Poi eccoci finalmente a Il Dietro Le Quinte per il taglio del Villa Giustinian 2018.

Tredici campioni – sei merlot, quattro cabernet sauvignon, un carmenère e cabernet franc, due raboso – con l’intento di analizzarne le spiccate differenze e giungere a due ipotesi di taglio finale, da condividere con i presenti.

Si inizia con sei merlot delle Tenute Pantiera e Francesca, parcelle diverse e legni di differente capacità e utilizzo. In tutti risalta l’anima fruttata e la finezza del merlot, elegante, privo di sovra estrazione ed eccessi di contaminazioni speziate, capace di far risaltare il carattere varietale con striature vegetali e tanniche di diversa intensità.

La seconda batteria prevedeva quattro campioni di cabernet sauvignon delle Tenute Mogliano e Pantiera Arnasa, che hanno espresso in mondo impeccabile il ruolo del vitigno, ovvero dare al taglio la sostanza e lo spessore strutturale, con maggiore incisività della materia fruttata.

Si è arrivati poi al blend di carmenère e cabernet franc, in cui risaltavano la piacevole vegetalità, la vibrazione tannica e la conduzione gustativa  “graffiante”, rivelatesi fondamentali per vivacizzare il blend.

Dulcis in fundo i due campioni di raboso: in acciaio, freschissimo, e passito, ricco di frutta,  con l’intento di fornire rispettivamente nerbo acido e aromaticità dolce.

Ecco quindi le ipotesi di taglio proposte da Umberto Trombelli, studiate e condivise con il collega enologo di cantina Giacomo Trevisan, ottenute scegliendo diversi quantitativi dalle varie masse a disposizione:

  • il campione A 54,5% di merlot, 27,5% di cabernet sauvignon, 15,5% di carmenère e franc, 2,5% di raboso
  • il campione B 52 % di merlot, 28% di cabernet sauvignon, 16% di carmenère e cabernet franc, 4% di raboso.

Nell’attesa che i tecnici preparassero in diretta il taglio, il programma prevedeva una mini verticale di quattro annate del Villa Giustinian 2017 – 2015 – 2013 – 1995.

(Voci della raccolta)
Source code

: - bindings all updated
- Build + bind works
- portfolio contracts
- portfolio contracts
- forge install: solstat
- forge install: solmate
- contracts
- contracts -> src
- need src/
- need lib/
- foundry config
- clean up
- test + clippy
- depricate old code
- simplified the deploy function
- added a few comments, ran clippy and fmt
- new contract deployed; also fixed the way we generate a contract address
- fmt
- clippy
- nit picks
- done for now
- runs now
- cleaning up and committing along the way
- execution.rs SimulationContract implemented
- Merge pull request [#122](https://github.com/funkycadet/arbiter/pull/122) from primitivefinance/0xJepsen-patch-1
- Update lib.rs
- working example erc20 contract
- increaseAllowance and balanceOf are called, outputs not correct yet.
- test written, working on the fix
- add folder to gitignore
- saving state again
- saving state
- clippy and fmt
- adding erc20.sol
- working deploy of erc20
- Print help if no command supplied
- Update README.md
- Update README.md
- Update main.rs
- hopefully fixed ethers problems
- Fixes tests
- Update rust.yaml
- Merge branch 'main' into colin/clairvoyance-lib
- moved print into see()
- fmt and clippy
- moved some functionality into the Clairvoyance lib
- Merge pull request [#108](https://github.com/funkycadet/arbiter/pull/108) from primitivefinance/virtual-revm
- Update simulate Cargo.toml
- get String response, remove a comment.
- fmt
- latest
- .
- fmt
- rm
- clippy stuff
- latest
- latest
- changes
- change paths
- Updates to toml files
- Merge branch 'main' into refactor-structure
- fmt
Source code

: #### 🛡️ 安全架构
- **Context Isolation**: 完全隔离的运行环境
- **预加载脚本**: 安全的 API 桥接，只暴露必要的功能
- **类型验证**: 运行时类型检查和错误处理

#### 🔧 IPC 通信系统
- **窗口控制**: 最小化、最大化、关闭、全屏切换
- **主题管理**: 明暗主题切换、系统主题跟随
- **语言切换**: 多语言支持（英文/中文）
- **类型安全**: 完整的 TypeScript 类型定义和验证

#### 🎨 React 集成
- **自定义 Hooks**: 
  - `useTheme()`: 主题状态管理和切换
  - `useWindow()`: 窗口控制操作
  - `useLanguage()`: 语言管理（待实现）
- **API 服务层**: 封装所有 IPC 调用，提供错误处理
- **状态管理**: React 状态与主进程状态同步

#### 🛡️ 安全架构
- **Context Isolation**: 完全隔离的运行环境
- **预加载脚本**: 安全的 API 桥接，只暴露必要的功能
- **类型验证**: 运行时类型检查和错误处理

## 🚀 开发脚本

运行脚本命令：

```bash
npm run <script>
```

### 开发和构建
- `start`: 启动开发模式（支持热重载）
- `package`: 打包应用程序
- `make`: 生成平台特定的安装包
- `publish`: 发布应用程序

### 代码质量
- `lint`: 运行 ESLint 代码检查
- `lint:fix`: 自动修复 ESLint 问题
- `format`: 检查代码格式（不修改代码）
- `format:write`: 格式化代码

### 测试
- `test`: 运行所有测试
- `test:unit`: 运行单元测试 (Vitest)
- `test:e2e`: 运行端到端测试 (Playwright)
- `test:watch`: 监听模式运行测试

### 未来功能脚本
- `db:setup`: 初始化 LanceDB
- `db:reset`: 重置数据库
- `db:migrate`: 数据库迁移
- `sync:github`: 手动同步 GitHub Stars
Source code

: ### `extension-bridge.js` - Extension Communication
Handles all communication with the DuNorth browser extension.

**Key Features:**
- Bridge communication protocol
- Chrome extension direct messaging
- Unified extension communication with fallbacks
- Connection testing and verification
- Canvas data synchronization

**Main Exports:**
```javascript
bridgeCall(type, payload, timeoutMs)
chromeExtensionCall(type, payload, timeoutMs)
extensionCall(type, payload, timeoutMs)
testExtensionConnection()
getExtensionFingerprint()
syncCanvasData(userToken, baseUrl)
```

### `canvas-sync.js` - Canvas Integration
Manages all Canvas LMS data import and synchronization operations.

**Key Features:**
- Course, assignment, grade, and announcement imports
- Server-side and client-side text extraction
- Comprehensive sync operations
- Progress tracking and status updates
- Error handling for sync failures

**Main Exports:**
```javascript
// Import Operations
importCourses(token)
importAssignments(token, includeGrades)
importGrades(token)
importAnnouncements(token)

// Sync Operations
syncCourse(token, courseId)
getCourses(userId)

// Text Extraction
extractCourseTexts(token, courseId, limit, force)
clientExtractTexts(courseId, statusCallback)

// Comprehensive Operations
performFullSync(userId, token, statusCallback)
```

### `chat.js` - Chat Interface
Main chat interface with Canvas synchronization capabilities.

### Compito 1
Nel testo sul taglio del Villa Giustinian 2018, quali annate sono entrate nella mini verticale?
### Compito 2
Prosegui il testo sul taglio del Villa Giustinian 2018 partendo dopo l'ultima frase.

### Risposta 1
Il 2017, il 2015, il 2013 e il 1995.

### Risposta 2
Villa Giustinian 2017

Olfatto snello e dinamico, mix di frutta e tabacco con vividi reflui vegetali che rinfrescano il tessuto aromatico. Sorso composto ed elegante, sapidità e grinta tannica coesi. Colpiscono l’agilità, l’equilibrio e l’eleganza delle movenze.

Villa Giustinian 2015

È incentrato sul frutto, con mirtilli, lamponi e amarene in primo piano e minori venature vegetali. Il sorso è più ricco e avvolgente del fratello giovane, con il tannino fitto ed efficace a garantire  grinta al finale.

Villa Giustinian 2013

E’ il più elegante: la vivacità aromatica è espressa tramite note di frutta, terra e fieno. Gioca sul filo della finezza e della suadenza gustativa, tensione e brio pervadono il palato con il tannino ancora leggermente graffiante che dà profondità e spessore al finale. Al Top!

Villa Giustinian 1995

Bottiglie differenti, per cui il racconto è riferito al campione servito a chi scrive.

Il naso maturo, i refoli di tabacco e i sentori terrosi dei primi istanti, virano verso un panorama fruttato ancora integro e una balsamicità che accentua la complessità. Impressiona la tenuta al  palato e la tessitura tannica ancora coesa, che rivela un’impeccabile capacità evolutiva.  Chapeau !

 

Finalmente arrivano nel calice i campioni A e B del Villa Giustinian 2018. Ovviamente parliamo di un vino ancora “grezzo”, segnato dal taglio “in diretta” e privo del necessario riposo, per cui le impressioni a caldo vanno prese con molta cautela.

Il Campione A si rivela un po’ bizzoso e nonostante l’ampio panorama fruttato, i sentori vegetali dell’olfatto trovano altrettanti reflui “verdi” al gusto, con una leggera asprezza che si manifesta nella conduzione gustativa e il finale un pò inciso dal tannino.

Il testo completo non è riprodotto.